There's one other Fairy Tale about marginalia, and everybody loves this one because it's worse than tragic -- it's tragic and sordid and icky and squalid and tawdry.
The ancient Greeks tattooed about a dozen Thingies (a technical term) on all subsequent mathematics. A few of them were sorta useless and not much more valuable than being annoying, a few of them were Wrong Guesses, but most of them were amazingly profound insights into the heart of math, and they've remained deeply ingrained in the way everybody does and thinks about math ever since. On Planet Earth since about 500 BC (Pythagoras), math has dressed, smelled, tasted and spoken Greek.
The Gods gave Athenians three problems:
1. On the Acropolis, the statue of Athena stood on a pedestal which was a cube. The Gods commanded the Athenians to replace it with a bigger pedestal -- a cube with twice the volume of the original.
2. Given a square with side length s and Area = s² , construct a circle with the same Area.

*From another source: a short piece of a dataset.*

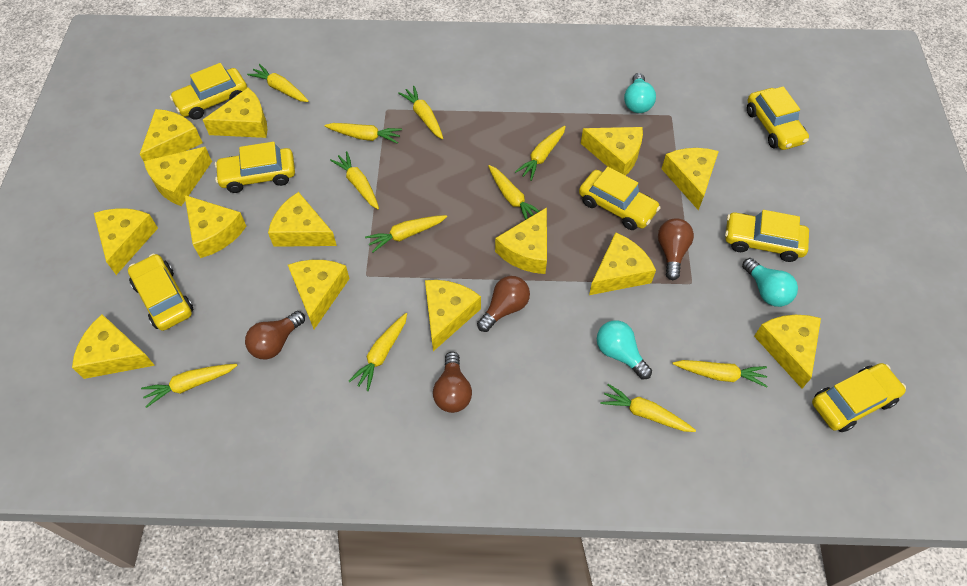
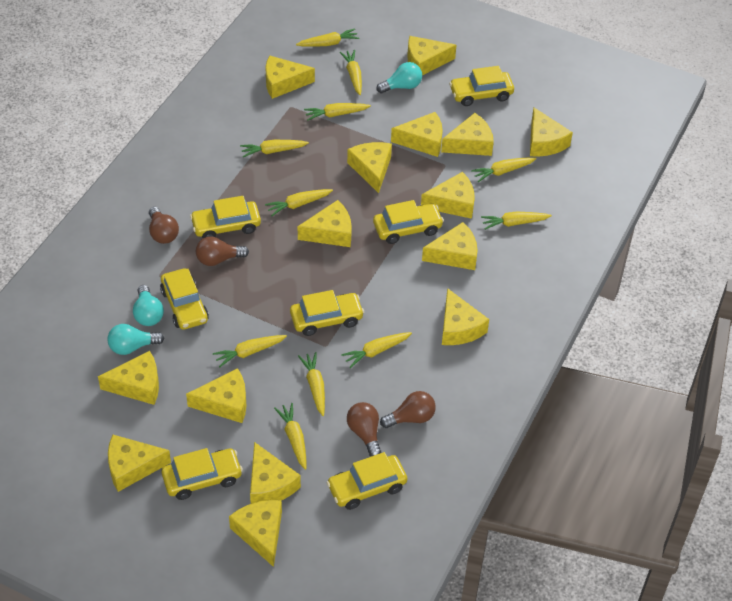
yellow cheese: 14 -> 15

3. Given any arbitrary angle, divide it into three equal angles.

Oh, and you have to do all this using only these tools:

* unmarked straightedge (ruler, but blank)
* compass or dividers (like nautical chart dividers)

The three problems remained unsolved, no one made any progress toward solving them, all the world's math geniuses were clueless, until one night in Paris in 1832.

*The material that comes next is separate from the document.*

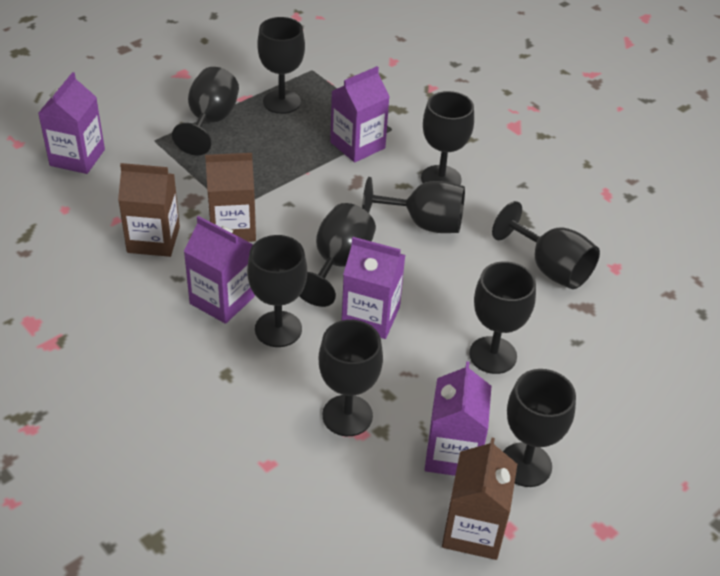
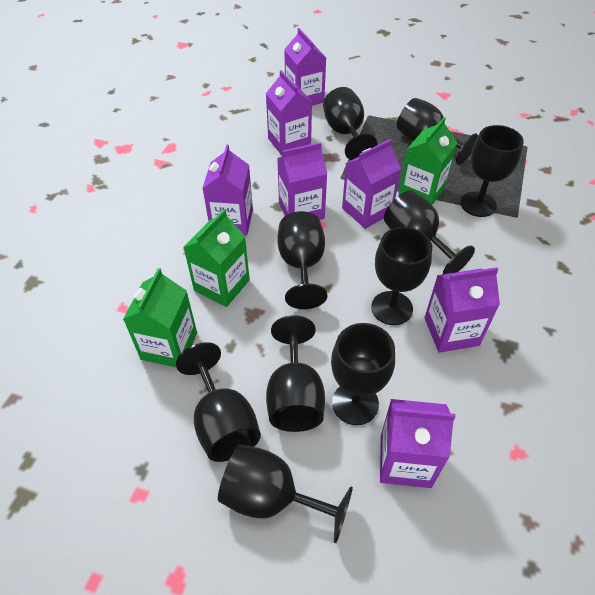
brown carton: 3 -> 0
green carton: 0 -> 3
purple carton: 5 -> 7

Descartes showed that the straightedge and divider thing -- the essence of Greek geometry -- has specific meaning and definition in algebra. So a modern restatement of the 3 problems would say

using only whole numbers,
and the arithmetic operations
+ - x / and [square root]

From the start, Evariste Galois' math teachers saw he had enormous talent, but he was a wild teenage screwball with toxic interpersonal skills. His talent should have rocketed him to the top of France's math establishment, but his personality kept him hopelesly stuck at the bottom. 

His other problem was that when he did try to publish his discoveries, they were so original and unprecedented, nobody understood them.  

This was the Golden Age of French mathematics, and the establishment was determined Galois would play no part in it.

To add to the lad's woes, he had a flawless instinct for political activities and loud treasonous speeches that was always getting him into trouble -- sometimes a little time in the Bastille, other times the death sentence. And he had a Very Messy Romantic Life.

He had some sort of relationship with a woman named Motel, and some other guy, or several other guys, also had some sort of relationship with Mlle. Motel. One of them said something so uncomplimentary about Mlle. Motel that Galois -- an aristocrat long since disowned by his dad -- challenged the guy to a pistol duel. They chose a place and a time a few days away.

Like most math nerds, Galois had no skills in pistol duelling, so he guessed a long, relaxing math career was not in his future.
But he'd already solved the 3 Ancient Greek Puzzles. And he knew it, and he knew how important and groundbreaking his solution was. 
He just hadn't taken a leisurely month to write it all down in clear, publishable form, after which the world would immediately honor him as the most brilliant mathematician of the age.

In fact he had only one night, the night before the early-morning duel, to put his ideas down on paper. And these are very long, complicated, and entirely new ideas.

What a very messy, barely legible paper it is.

And all around the margins, time after time, is the horrible scrawl:

Je n'ai pas le temps
Early in the morning of May 30, 1832, he was shot in the abdomen and died the following day at ten in the Cochin hospital (probably of peritonitis) after refusing the offices of a priest. He was 20 years old. His last words to his brother Alfred were:
Ne pleure pas, Alfred! J'ai besoin de tout mon courage pour mourir à vingt ans! (Don't cry, Alfred! I need all my courage to die at twenty.)
Today his last scrawl is universally called Galois Theory, sometimes also Abstract Algebra.

Oh, what was his solution to the 3 ancient problems? He proved that they can't be solved, there is no solution, it can't be done.